**Brief**
Transcribe every record verbatim; no pictures.
====== Data to use ======
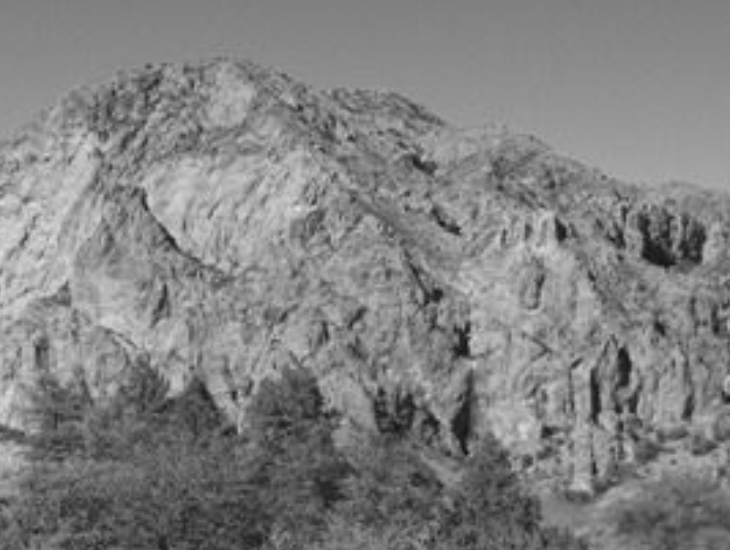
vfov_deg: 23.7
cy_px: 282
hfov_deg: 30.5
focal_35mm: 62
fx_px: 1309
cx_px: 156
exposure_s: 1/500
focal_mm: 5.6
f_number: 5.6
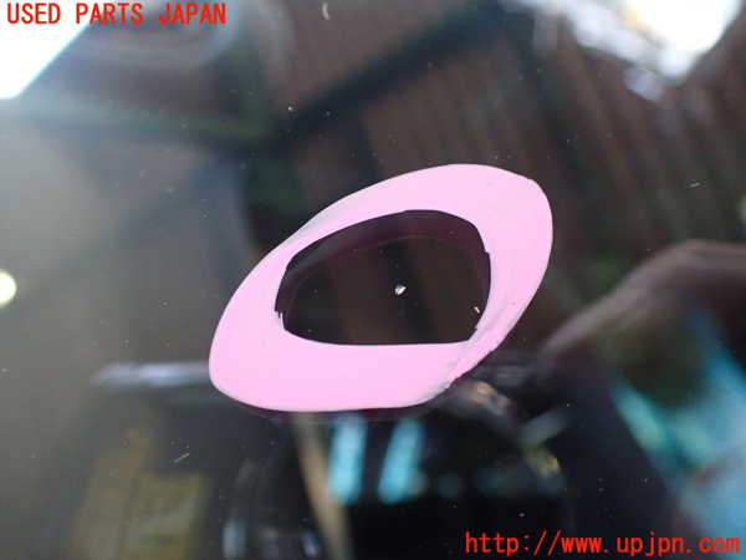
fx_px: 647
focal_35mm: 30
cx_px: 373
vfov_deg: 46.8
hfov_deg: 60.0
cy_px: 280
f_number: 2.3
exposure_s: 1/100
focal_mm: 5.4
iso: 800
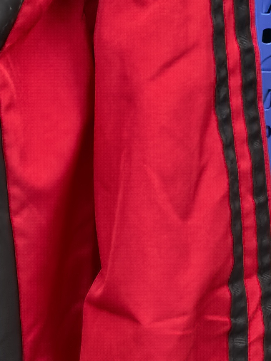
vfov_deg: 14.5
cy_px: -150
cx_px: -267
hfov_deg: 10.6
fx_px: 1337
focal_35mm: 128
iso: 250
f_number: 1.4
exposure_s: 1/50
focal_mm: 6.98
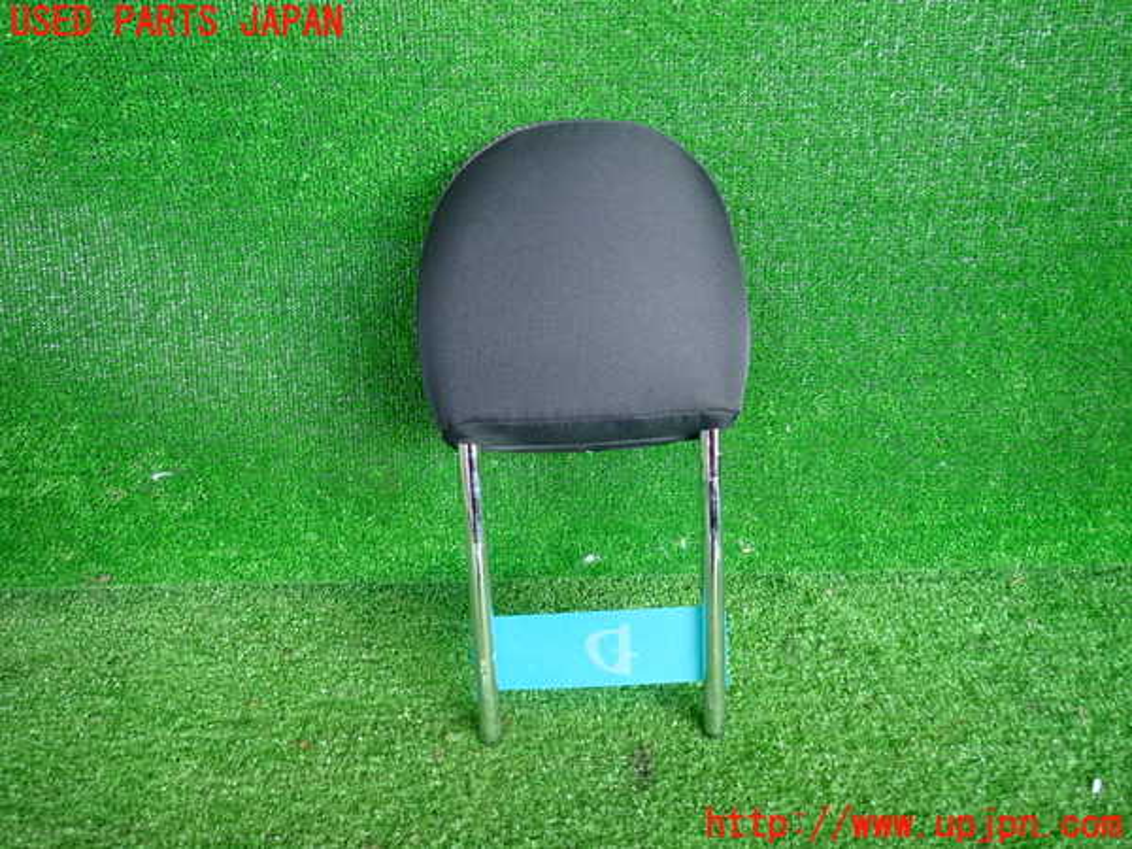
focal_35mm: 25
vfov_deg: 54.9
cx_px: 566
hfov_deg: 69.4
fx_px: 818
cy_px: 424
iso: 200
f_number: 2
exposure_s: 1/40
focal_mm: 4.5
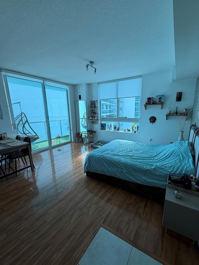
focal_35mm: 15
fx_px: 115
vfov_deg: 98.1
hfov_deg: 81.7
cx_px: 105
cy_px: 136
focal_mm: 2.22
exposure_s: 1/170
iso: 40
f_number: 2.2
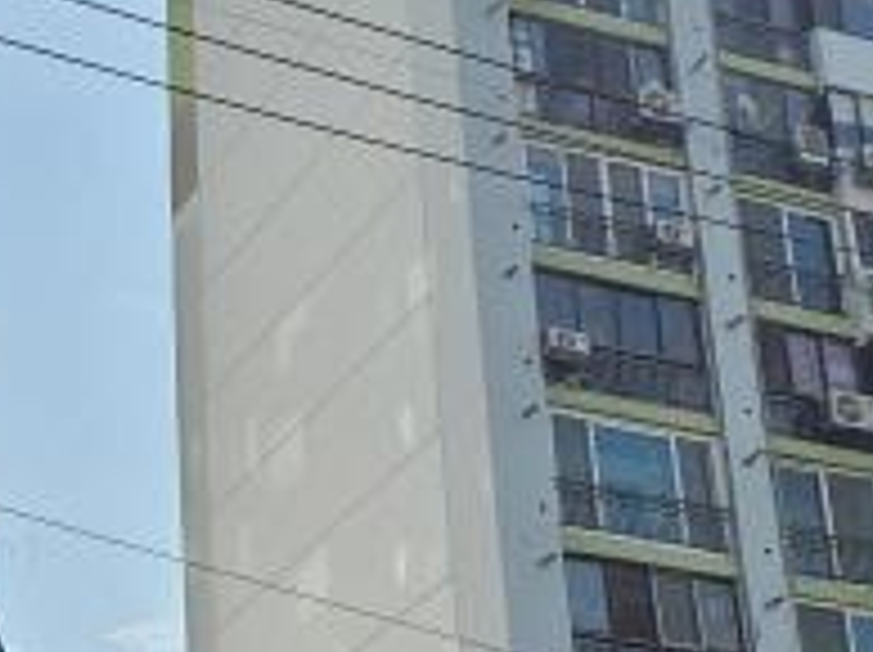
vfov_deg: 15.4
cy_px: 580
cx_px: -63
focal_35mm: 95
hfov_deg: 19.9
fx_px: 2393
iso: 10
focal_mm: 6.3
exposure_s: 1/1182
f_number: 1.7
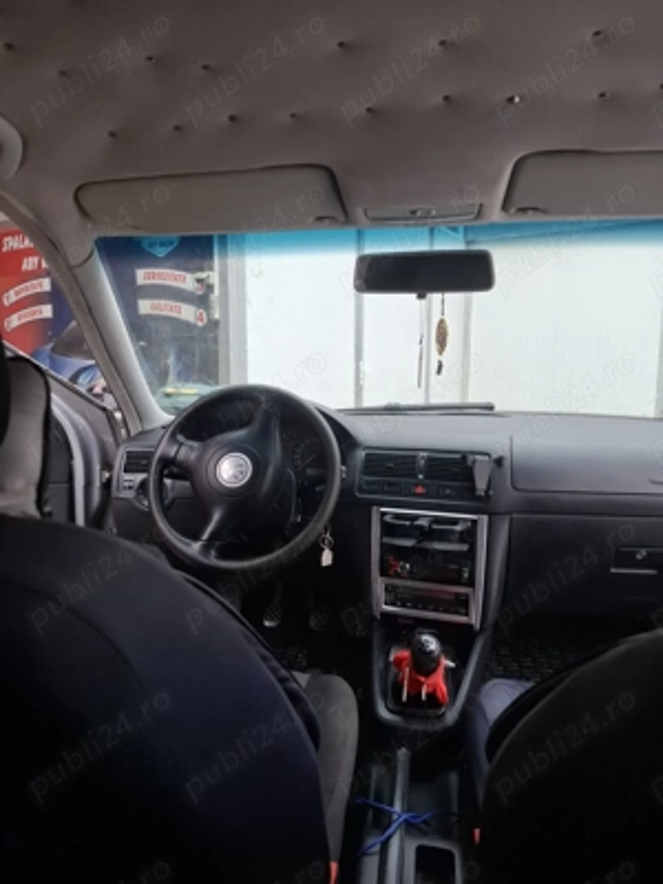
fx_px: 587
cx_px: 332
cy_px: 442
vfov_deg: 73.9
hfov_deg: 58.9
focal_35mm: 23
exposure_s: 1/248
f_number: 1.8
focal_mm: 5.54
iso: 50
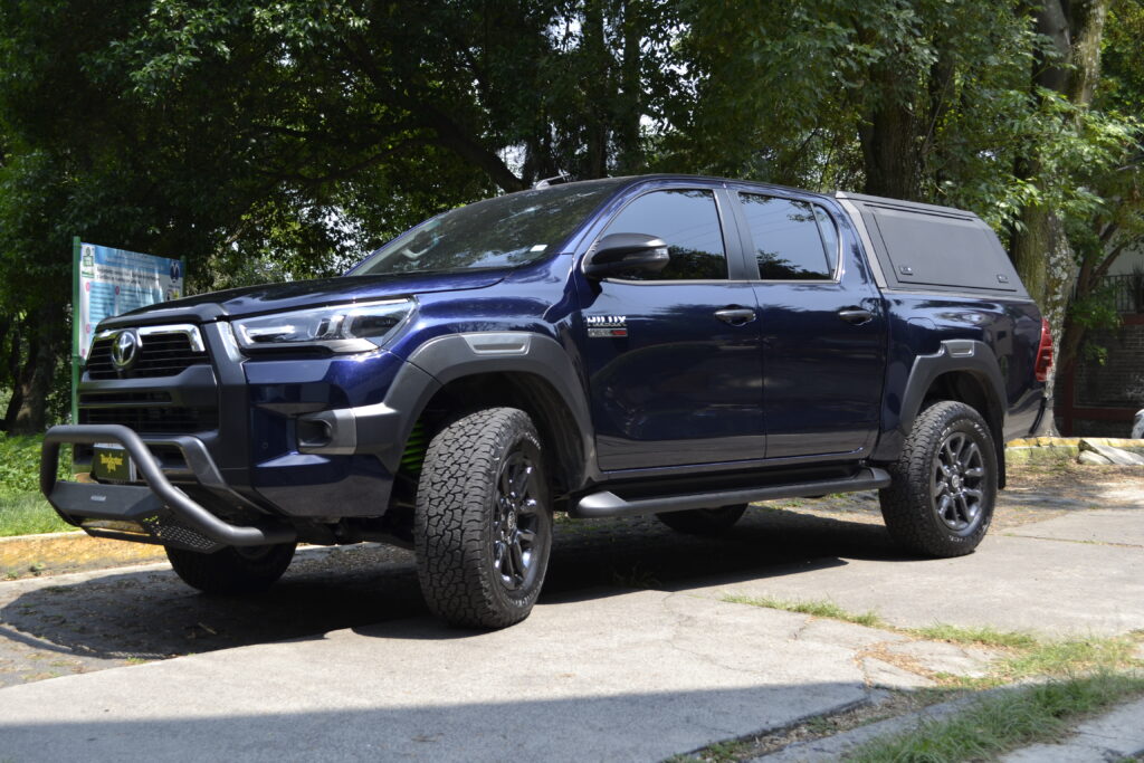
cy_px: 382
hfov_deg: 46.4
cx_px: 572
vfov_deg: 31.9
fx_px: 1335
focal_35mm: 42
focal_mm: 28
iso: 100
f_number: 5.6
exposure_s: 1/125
======
**Solution for this problem**
vfov_deg: 23.7
cy_px: 282
hfov_deg: 30.5
focal_35mm: 62
fx_px: 1309
cx_px: 156
exposure_s: 1/500
focal_mm: 5.6
f_number: 5.6
fx_px: 647
focal_35mm: 30
cx_px: 373
vfov_deg: 46.8
hfov_deg: 60.0
cy_px: 280
f_number: 2.3
exposure_s: 1/100
focal_mm: 5.4
iso: 800
vfov_deg: 14.5
cy_px: -150
cx_px: -267
hfov_deg: 10.6
fx_px: 1337
focal_35mm: 128
iso: 250
f_number: 1.4
exposure_s: 1/50
focal_mm: 6.98
focal_35mm: 25
vfov_deg: 54.9
cx_px: 566
hfov_deg: 69.4
fx_px: 818
cy_px: 424
iso: 200
f_number: 2
exposure_s: 1/40
focal_mm: 4.5
focal_35mm: 15
fx_px: 115
vfov_deg: 98.1
hfov_deg: 81.7
cx_px: 105
cy_px: 136
focal_mm: 2.22
exposure_s: 1/170
iso: 40
f_number: 2.2
vfov_deg: 15.4
cy_px: 580
cx_px: -63
focal_35mm: 95
hfov_deg: 19.9
fx_px: 2393
iso: 10
focal_mm: 6.3
exposure_s: 1/1182
f_number: 1.7
fx_px: 587
cx_px: 332
cy_px: 442
vfov_deg: 73.9
hfov_deg: 58.9
focal_35mm: 23
exposure_s: 1/248
f_number: 1.8
focal_mm: 5.54
iso: 50
cy_px: 382
hfov_deg: 46.4
cx_px: 572
vfov_deg: 31.9
fx_px: 1335
focal_35mm: 42
focal_mm: 28
iso: 100
f_number: 5.6
exposure_s: 1/125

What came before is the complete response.